How many people are buying equipment without making the manuals part of the deal, wake up please.
This sort of nonsense has been going on (to my certain knowledge) for at least the last 35 years!
As long as equipment continues to be purchased by idiots, rather than by people who understand what they are doing, I can't see the situation changing anytime soon.

I have always believed that "best practice" requires that the technical manual should always be considered to be part of the (complete) equipment. It should always accompany it when first purchased, and in any subsequent transaction (including, I might add, at disposal ... released for sale, to the auction house, or wherever). In fact I would go so far as proposing that it should be made illegal to sell any item of technical medical equipment without operators' instructions and "all available technical documentation". And that goes for donated equipment too.

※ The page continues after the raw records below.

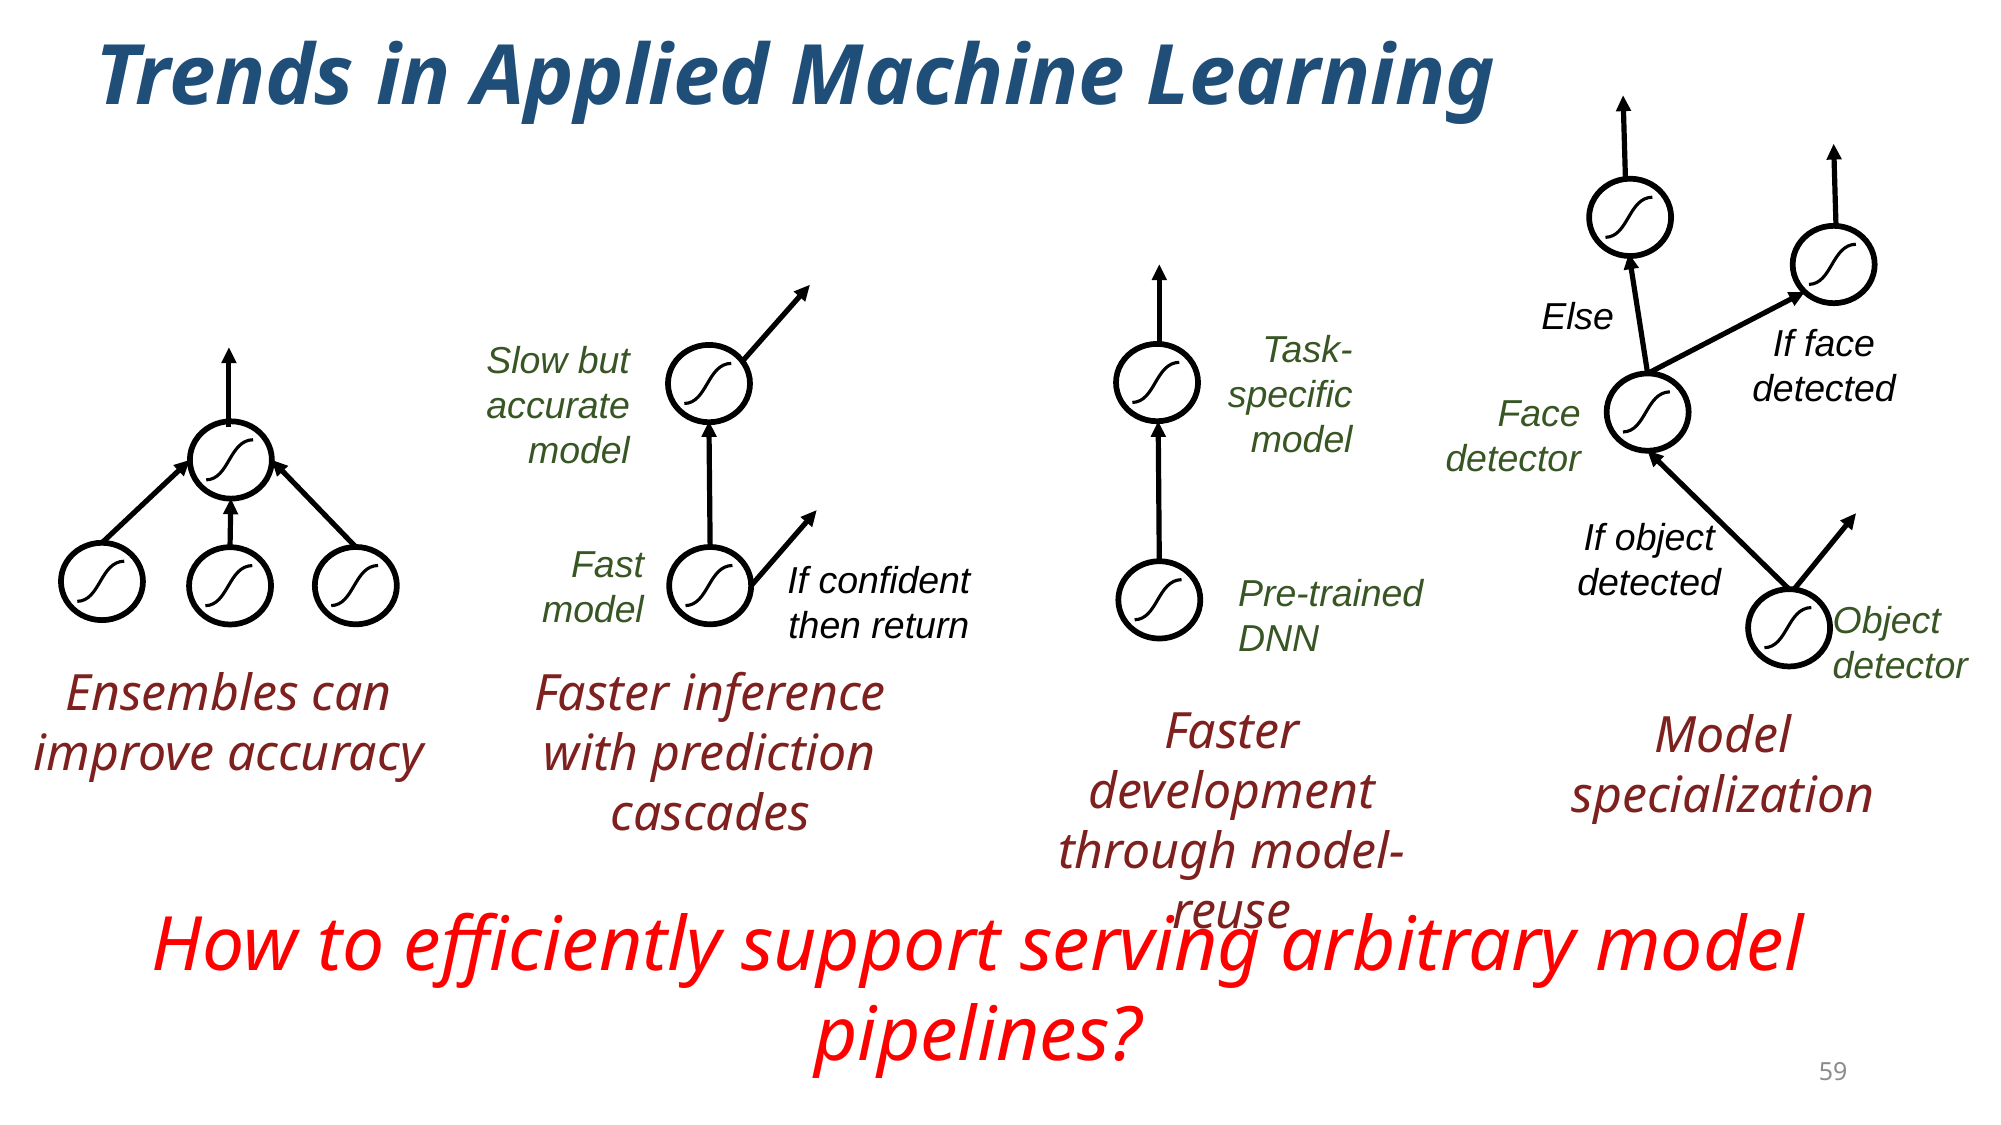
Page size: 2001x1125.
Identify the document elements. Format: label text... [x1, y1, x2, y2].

slide_number 59 [1412, 1042, 1863, 1103]
text_box Faster development through model-reuse [1001, 691, 1463, 887]
text_box Model specialization [1492, 696, 1954, 830]
text_box Faster inference with prediction cascades [500, 655, 920, 848]
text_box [454, 284, 1018, 655]
title Trends in Applied Machine Learning [0, 0, 1659, 187]
text_box How to efficiently support serving arbitrary model pipelines? [124, 887, 1833, 1083]
text_box Ensembles can improve accuracy [19, 653, 439, 788]
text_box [1115, 264, 1364, 668]
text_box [1364, 95, 2000, 696]
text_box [60, 421, 397, 625]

OK, let's be honest about the realities here. Manuals are sometimes "lost" or stolen (usually the latter). So that's a problem that has to be addressed. Hospitals practicing prudent policies (?) make copies of manuals (or, obtain more than one set in the first instance) and lock the master sets away! All of us here know that manuals are like gold-dust, yet most places I have been and seen are very careless about looking after them.
Perhaps the only "answer" is to have a central location somewhere in
cyberspace where all technical information is stored in .pdf format (or whatever). That is, regardless of manufacturers' objections, "copyright", and all that other stuff aimed (not at helping techs out in the field), but at
gouging a little more for manuals that have (presumably) already been paid for somewhere along the line. Any volunteers?